Wednesday, March 26, 2014

I live in this fantasy world, where my family gets together and we laugh and joke, no rude or harsh words are shared, we just love each other. Well we all know this isn't real life, its hard enough to get us all in a room, and when we are i hold my breathe waiting for the first arrow of judgement and envy fly. 

So i pushed through my pride and hurt spirit and just reached out for a friendship, to someone that has done nothing but push me away. As i was praying over the words i typed in an attempt to confront but keep things cordial I was crying with my emotions running high, and one hour later i got a 'thank you' email. I cried even harder. It was a crack in the armour but it was still there, so my constant prayer is for powerful, godly influences to surround him in a loving way.

Just when you think things can't be mended, you meet the Holy Spirit in a new way, that makes you dance with joyful tears over an email.

Praise Him for the small things today, and pray for the BIG things. 


Sunday, March 23, 2014

today i was crying and crying and then suddenly confessing to God that i was extremely distracted by a beautiful God fearing man sitting in front of me. Suddenly i was laughing, i was laughing with God. It was amazing. It was freeing. God was present and real, sitting with me and laughing at me. He wasn't mad with me. (like i was expecting him to be anyway) I was gently reminded of the GOOD things God has in store for me, Yes, i was distracted by a beautiful man, but i got a glimpse into what God wants for me, i was looking at something i thought was "it", and God was saying "But i have MORE for you" 

I prayed specifically against a passive heart that allowed me to just dabble in christianity and held me back from BEING. ALL. IN. I dont want work, money and the stereo-typical package that americans have to have if it means christianity is just sprinkled on top.  I want Jesus to be all consuming, ever present in my life.


My dear friend last week was trying so desperately to get me to see myself as God sees me. (Not an easy task) She said something like this, you might wake up one day happy and full of joy, you make breakfast for your family, you are compassionate to people that normally you can't love, you end your day even better feeling even better and when you lay your head on your pillow the Holy Father sees Jesus.
The next day you wake up with anger and hate on your heart, you aren't compassionate or loving because you are too busy being mad. You start gossip, you're rude, you lie, you lay your head on your pillow with a heavy heart and the Holy Father STILL sees Jesus. 
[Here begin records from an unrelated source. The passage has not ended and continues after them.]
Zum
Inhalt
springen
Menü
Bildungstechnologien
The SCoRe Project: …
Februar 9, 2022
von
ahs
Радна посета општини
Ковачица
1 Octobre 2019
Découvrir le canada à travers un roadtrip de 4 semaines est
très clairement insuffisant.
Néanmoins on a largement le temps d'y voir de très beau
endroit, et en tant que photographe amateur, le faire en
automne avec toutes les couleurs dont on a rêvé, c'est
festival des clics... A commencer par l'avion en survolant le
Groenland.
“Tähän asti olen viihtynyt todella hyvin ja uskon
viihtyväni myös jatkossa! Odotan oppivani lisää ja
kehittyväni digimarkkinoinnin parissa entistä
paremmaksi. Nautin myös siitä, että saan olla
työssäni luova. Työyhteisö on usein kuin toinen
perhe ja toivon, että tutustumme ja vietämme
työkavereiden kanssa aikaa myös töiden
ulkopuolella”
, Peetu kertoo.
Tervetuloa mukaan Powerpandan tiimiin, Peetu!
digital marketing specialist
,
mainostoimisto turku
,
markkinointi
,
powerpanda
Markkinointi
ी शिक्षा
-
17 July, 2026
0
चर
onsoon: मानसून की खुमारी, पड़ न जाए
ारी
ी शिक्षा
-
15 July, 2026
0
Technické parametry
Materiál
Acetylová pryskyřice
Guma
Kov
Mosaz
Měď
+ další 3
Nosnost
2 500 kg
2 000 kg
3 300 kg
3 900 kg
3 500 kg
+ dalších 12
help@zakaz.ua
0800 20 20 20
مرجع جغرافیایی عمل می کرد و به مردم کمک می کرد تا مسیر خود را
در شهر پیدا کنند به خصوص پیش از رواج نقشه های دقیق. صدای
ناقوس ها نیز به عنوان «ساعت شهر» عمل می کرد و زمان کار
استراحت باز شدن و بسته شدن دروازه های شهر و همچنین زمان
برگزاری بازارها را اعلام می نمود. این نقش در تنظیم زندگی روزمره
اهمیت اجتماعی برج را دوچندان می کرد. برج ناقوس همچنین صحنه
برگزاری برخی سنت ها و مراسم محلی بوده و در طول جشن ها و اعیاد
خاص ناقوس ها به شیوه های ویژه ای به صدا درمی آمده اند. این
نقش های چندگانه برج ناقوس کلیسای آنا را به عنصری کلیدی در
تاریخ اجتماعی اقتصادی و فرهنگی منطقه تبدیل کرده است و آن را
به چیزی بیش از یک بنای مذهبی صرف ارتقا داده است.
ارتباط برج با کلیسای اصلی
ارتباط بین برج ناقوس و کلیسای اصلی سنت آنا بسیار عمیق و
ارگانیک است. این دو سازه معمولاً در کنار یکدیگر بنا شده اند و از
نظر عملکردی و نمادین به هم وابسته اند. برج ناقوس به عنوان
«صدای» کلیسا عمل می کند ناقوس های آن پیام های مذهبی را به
That is how God see you. He doesn't. He sees Jesus. 

Friday, March 21, 2014

I have never heard God more clearly than i did last week. My prayer to God has been for a godly man in my life. Someone in my life to love and to pour into.

"How can you love a husband if you don't fall in love with me first" 
i couldn't breathe.

Growing up i was taught (and in their defense, it was with good intentions) that being good and not sinning would get me what i wanted, a husband (of course then it was good grades and a car). Well, I've been waiting for my handout for 24 years, for God to deliver on his promise. But this is SO WRONG, I'm not good, first of all, and anything i do good is not because of me but because of Christ in me. And my calling is to love God and love other people. 

Im missing the whole point of Christ, of salvation. IM. MISSING. IT. I'm killing myself trying to be perfect. Ive never been one to share my feelings (in fact, as a kid i wouldn't say anything out loud, if someone hurt me or if something upset me, i held it ALL in, thinking i was doing good not talking about it) and now as an adult, i am the same, i dont tell people I'm doubting, or tell my friends I'm struggling with self confidence because that is weakness, and i can t be weak. That translates into my relationship with God, I've been stuck in the same place with my emotions for years and years. And its crippled me. I can't move forward. Im standing in quicksand, sinking. 

"its ok to be vulnerable towards God"

Bad thoughts have come into head about relationships and me (i even went so far as to say my spiritual gift was single hood) i beat myself up with fear and failure and told myself no man would ever want to be with me. I was going into battle with myself but i had no way defending myself. I heard myself saying all these things, your not smart enough, your not talented enough, you not pretty enough, so what will a man see in you? 

I. BELIEVED. IT.

For years and years and years.

Hitting rock bottom is where i found beauty and redemption and grace. Sitting at rock bottom (how much farther could i fall) i was still defensive and putting up walls towards Gods grace, still feeling like i needed to earn it.

Im writing this because i dont want to pretend anymore, i want people to know I'm struggling and that i need serious healing from years of self hate. I want this to be the year i fall in love with Jesus, for real.